Glaser (The Nose: A Profile of Sex, Beauty, and Survival, 2004, etc.) probes the shift from the days of feminists like Carry Nation, popularly known as “the saloon destroyer,” to the “Cosmopolitan-sipping” Carrie Bradshaw.
As a journalist who has written features for a variety of national publications about women’s issues over the past 20 years, the author began noticing an across-the-board increase in the amount of liquor women were consuming. She examines binge drinking by college-age women intent on establishing their entitlement to be treated as equals, as well as stay-at-home moms more discreetly imbibing. She profiles the after-work scenes in Portland, Ore., and New York (both places where she has lived) and notes that alcohol is no longer considered to be unladylike. It has become a crutch, an acceptable way for women to “muscle through the postfeminist, breadwinning, or stay at-home life [they] lead.” Glaser suggests that one reason for the increase in drinking is the increase in stress for women balancing the demands of work and modern child-rearing. While women may be closing the behavioral gender gap, the physical fallout of prolonged heavy drinking is more dangerous for them. Not only can it have a damaging effect on childbearing, but it also seems that women metabolize alcohol more slowly than men and suffer more physical problems. Glaser cites a 2010 Gallup poll estimating that nearly two-thirds of American women are regular drinkers, and she correlates this with statistics showing an increase in the number of women arrested for drunk driving.

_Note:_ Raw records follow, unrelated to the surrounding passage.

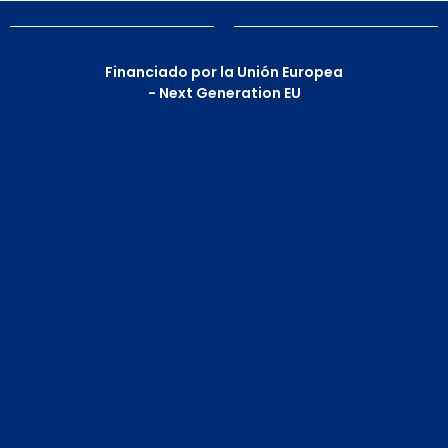
Financiado por la Unión Europea
- Next Generation EU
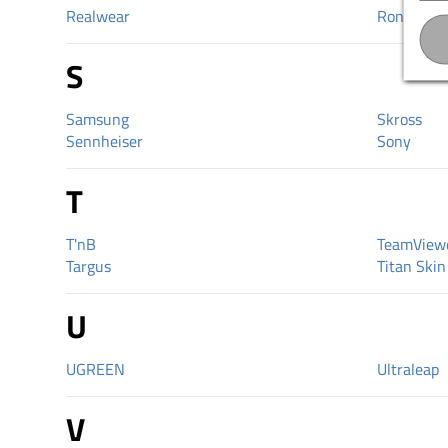
Realwear
Ront
S
Samsung
Skross
Sennheiser
Sony
T
T'nB
TeamView
Targus
Titan Skin
U
UGREEN
Ultraleap
V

Furthermore, a significant proportion of heavy drinkers become alcoholics and are frequently abused sexually, a problem even within organizations such as Alcoholics Anonymous.
An important addition to feminist literature that calls upon women to reject a spurious equality “whose consequences in broken families, broken hearts, and broken futures, are all too real” and face up to the problem of alcohol dependency before it takes over their lives.